Sealed, Waterless Sanitation System Uses Solar Heat to Break Down Waste

Sealed, Waterless Sanitation System Uses Solar Heat to Break Down Waste
The Enviro-Loo waterless sanitation system, made in South Africa and imported to the United States by ESNA (Environmental Service North America)

The Enviro-Loo waterless sanitation system, made in South Africa and imported to the United States by ESNA (Environmental Service North America), uses heat from the sun to create air currents that evaporate liquids and reduce solids to a dry material. The odorless system works without deodorants, additives or infrastructure.

Waste drops onto an inclined, perforated drying plate, while liquids pass through the plate to the tank below. The solids, aided by gravity, move to the collection area, where dehydration and evaporation reduce the waste to a stabilized material, approximately 5 percent of its original volume.

Negative pressure – created by air trapped under the inspection cover and warmed by the sun’s heat – draws in fresh air continuously through the sealed system via the ceramic toilet bowl and side inlet pipes. The air flows over waste on the drying plate. Air from the side vents evaporates the liquid. Odors exit through the vent stack. The combination of heat and water deprivation destroys pathogens and stabilizes remaining solids. An enzyme starter and forced aeration encourages the formation of aerobic bacteria, which aids in breaking down the waste.

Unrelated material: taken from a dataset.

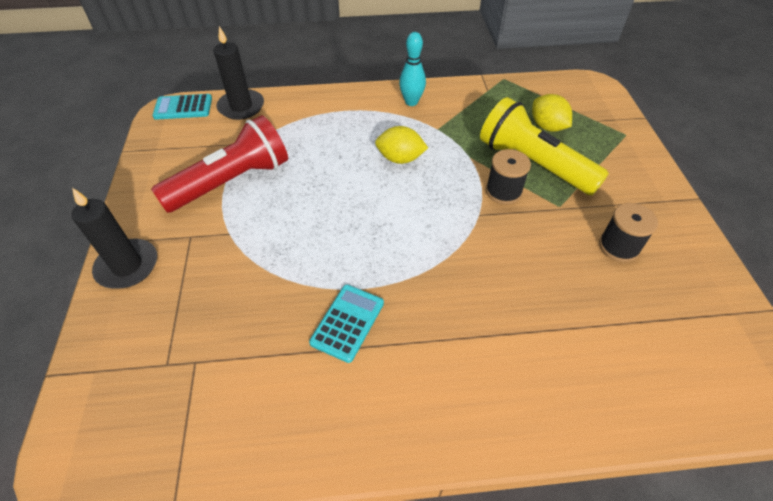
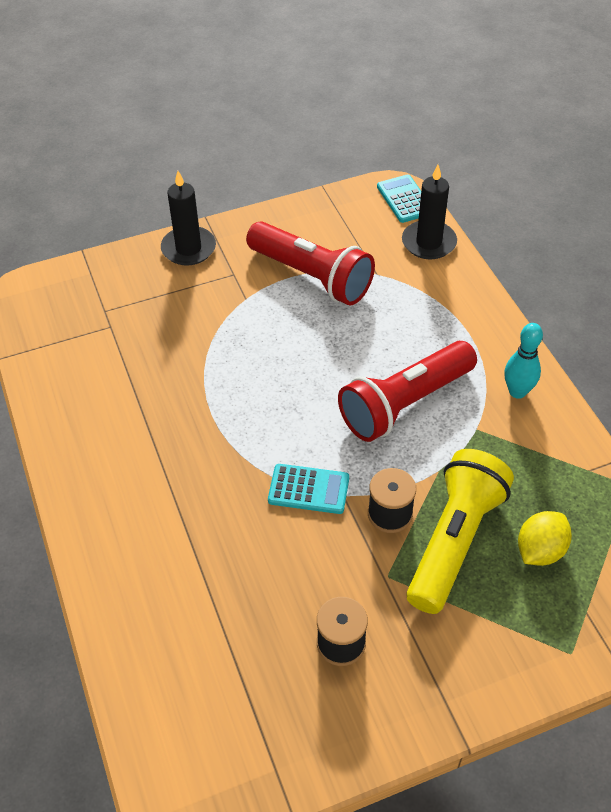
camera: 75 degrees right, 0 degrees up
turquoise calculator [309,285,384,363] -> turquoise calculator moved to [268,464,349,514]
yellow lemon [375,126,428,164] -> red flashlight [338,341,477,442]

Unlike septic systems, the Enviro-Loo has no drainfield and requires minimal maintenance beyond removal of the dry material every three to five years (at full use).

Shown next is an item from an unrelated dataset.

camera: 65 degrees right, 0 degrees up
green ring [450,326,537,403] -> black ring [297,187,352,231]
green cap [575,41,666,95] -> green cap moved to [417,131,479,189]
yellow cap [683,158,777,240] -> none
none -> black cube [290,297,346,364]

“What makes it unique is it is not a composting toilet,” says Michael Lynn, ESNA managing partner. “With a composting toilet, you rely on moisture and bacteria to decompose the waste. But even when it’s decomposed, it’s not really rid of bacteria and viruses. To get rid of the bacteria and viruses, you have to stabilize it with lime or some other process [while the waterless system does not].”

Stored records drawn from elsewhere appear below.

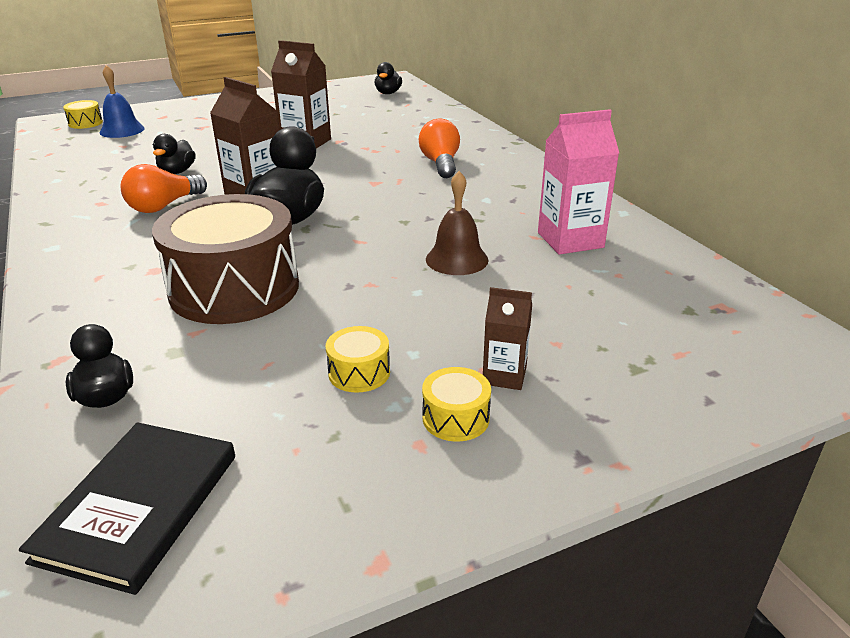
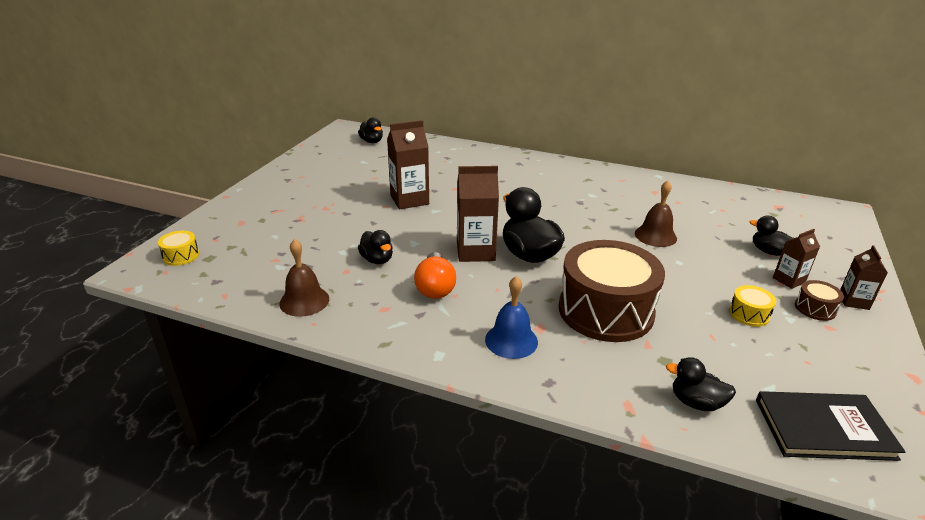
camera: 45 degrees left, 0 degrees up
black book [19,422,235,595] -> black book turned 60 degrees counterclockwise [756,391,905,461]
blue bell [99,65,145,138] -> blue bell moved to [485,276,538,359]
orange light bulb [419,119,460,178] -> none
yellow drum [422,367,491,442] -> brown drum [795,280,844,321]
pink carton [538,109,619,255] -> none
none -> brown bell [279,239,329,317]
none -> black duck [749,216,794,256]
none -> brown carton [840,245,888,310]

Made of black polyethylene plastic, the waterless toilet (approximately 6 feet long, 30 inches wide and 42 inches tall) is designed for permanent placement in parks, golf courses, recreation areas, hunting and fishing cabins, camps, along trails, shoreline settings and other areas where traditional waste treatment systems are not practical or desirable.

“We also see it being used as a zero-discharge septic system,” Lynn says. “We’re working on approvals to evaporate graywater as well as waste.”

Available in three sizes, the residential model handles 20 uses a day (a family of four to five); the commercial model handles 60 uses a day, while the largest system, with a concrete storage tank, is rated at 100 uses per day.